Aber zuerst war noch eine Besichtigung der Eremitage in Bayreuth und das Mittagessen im dazu gehörigen Biergarten der Schlossgaststätte geplant.

--Bevor wir das Alte Schloss mit seiner kostbaren Raumdekoration und den vielen Kunstschätzen besichtigen durften, konnten wir unter fachkundiger Führung in das 17. Jahrhundert eintauchen. Unserer weiblichen Führung bereitete es sichtlich Spaß uns die Wasserspiele im „Grott- und Brunnenhaus“ und die damaligen Gepflogenheiten einer Sommerfrische des Markgrafenpaares Friedrich und Wilhelmine und ihren Sommergästen anschaulich und beeindruckend vorzuführen. Dass uns der eine oder andere Wassertropfen dabei traf, nahmen wir hin, war es doch ein heißer Sommertag.--

Wegen der großen Hitze wurde der anschließende Rundgang durch den Park auf ein Minimum beschränkt. Die Spannung stieg: Wollten wir doch zumindest noch die 2. Halbzeit des Fußballspiels verfolgen. Aber, richtige Fußballfans wissen sich zu helfen, und so wurde über Walkman oder Radio der Beginn des Spiels verfolgt. In unserer Unterkunft in Neuhaus a. d. Eger angekommen, -ein Ortsteil von Hohenberg, dem Geburtsort der nordbayerischen Porzellanindustrie (Gründung der ersten nordostbayerischen Porzellanfabrik 1814 durch Carl Magnus Hutschenreuther) -wurden dann auch schnell die Schlüssel verteilt, um das Spiel via Bildschirm anzusehen. Kommentar unserer Fußballbegeisterten: „Des erschte Dor hämmer net g’sehne, awwer 2, 3 un 4!“

 

Fichtelgebirge; 2. Tag; Sonntag 4. Juli 2010

Am Sonntag stand dann schon die erste große Wanderung der Wandergruppe 1 auf dem Programm. Sie führte cirka 25 km von Röslau zum Zwölfgipfelblick und dann über Galgenberg- Marktleuthammer-Kaiserhammer-Schwarzhammer, durch das wildromantische Egertal zum Cafe Egerstau.

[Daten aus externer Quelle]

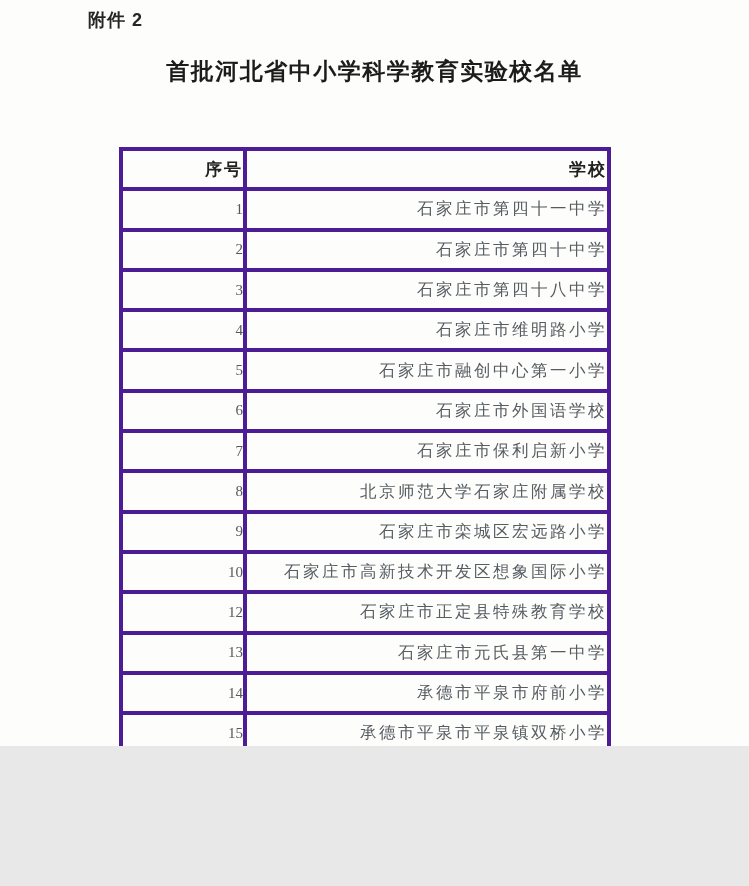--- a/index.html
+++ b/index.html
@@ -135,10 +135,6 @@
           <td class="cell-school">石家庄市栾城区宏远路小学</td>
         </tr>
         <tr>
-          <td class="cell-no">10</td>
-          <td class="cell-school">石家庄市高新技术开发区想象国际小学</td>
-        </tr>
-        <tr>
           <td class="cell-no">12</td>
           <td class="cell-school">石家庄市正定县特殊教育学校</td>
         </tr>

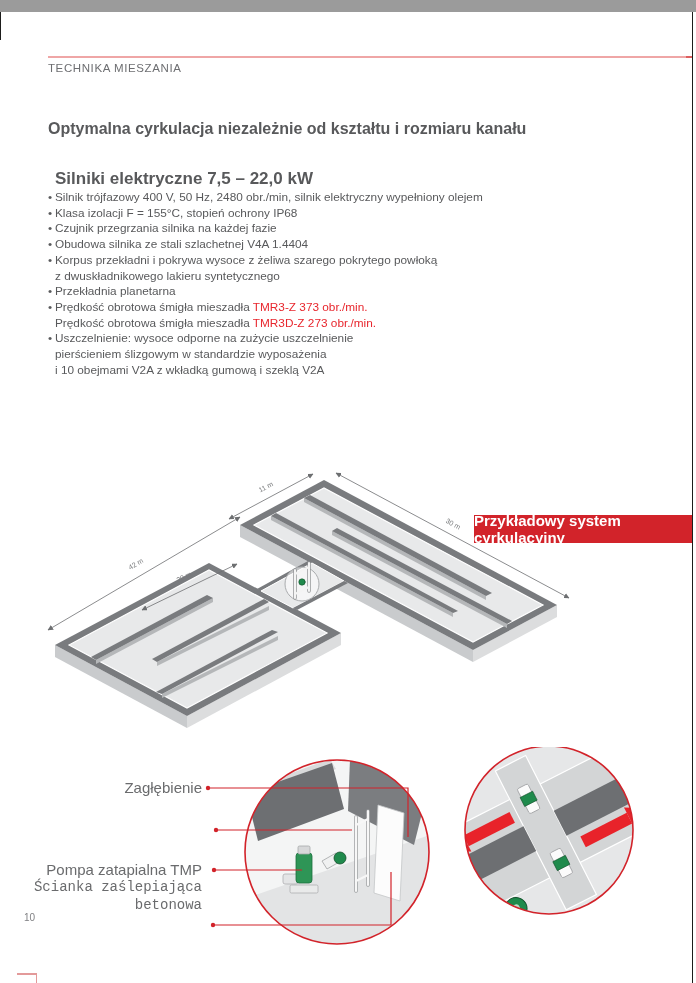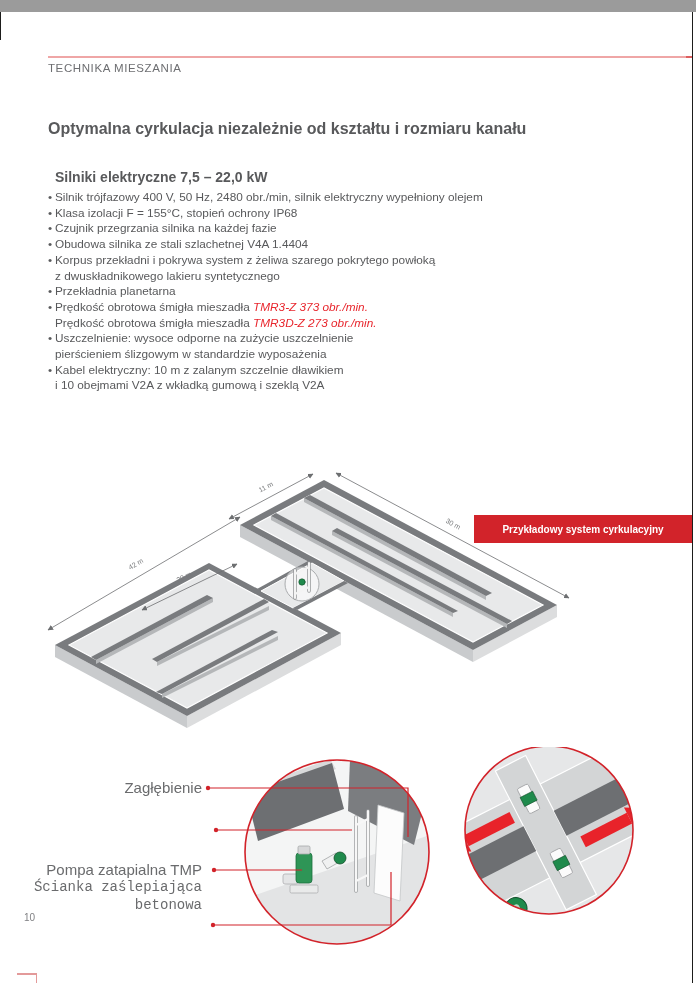--- a/index.html
+++ b/index.html
@@ -19,7 +19,7 @@
 
   .title{position:absolute;left:48px;top:108px;width:600px;font-size:16px;font-weight:bold;color:#58595b;}
 
-  .section-heading{position:absolute;left:55px;top:157px;font-size:14px;font-weight:bold;color:#58595b;}
+  .section-heading{position:absolute;left:55px;top:157px;font-size:17px;font-weight:bold;color:#58595b;}
 
   .feature-list{position:absolute;left:48px;top:178px;width:600px;font-size:11.8px;line-height:15.7px;color:#58595b;}
   .bullet-line{white-space:nowrap;}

Die Wandergruppe 2 fuhr mit der Seilbahn hinauf zum 1024 m hohen Ochsenkopf. Auf dem Weg dorthin durchfuhren wir eine Gegend (Bischofsgrün, Weissenstadt) in der viele Märchen entstanden. Leicht vorstellbar, in dieser wildromantischen Gegend der Phantasie – von Feen und Kobolden- während eines kalten Winterabends freien Lauf zu lassen.

Oben auf dem Ochsenkopf angekommen konnte jeder die Zeit nach Lust und Laune verbringen; den Turm besteigen, zum Abbild des Ochsenkopf gehen oder auch einen Imbiss in der Hütte des Fichtelgebirgsvereins zu sich nehmen. Gegen 13:00 Uhr zog ein Gewitter auf und es hieß: Wenn Sie hinunter wollen, dann jetzt oder in drei Stunden. So machten wir uns auf den Rückweg.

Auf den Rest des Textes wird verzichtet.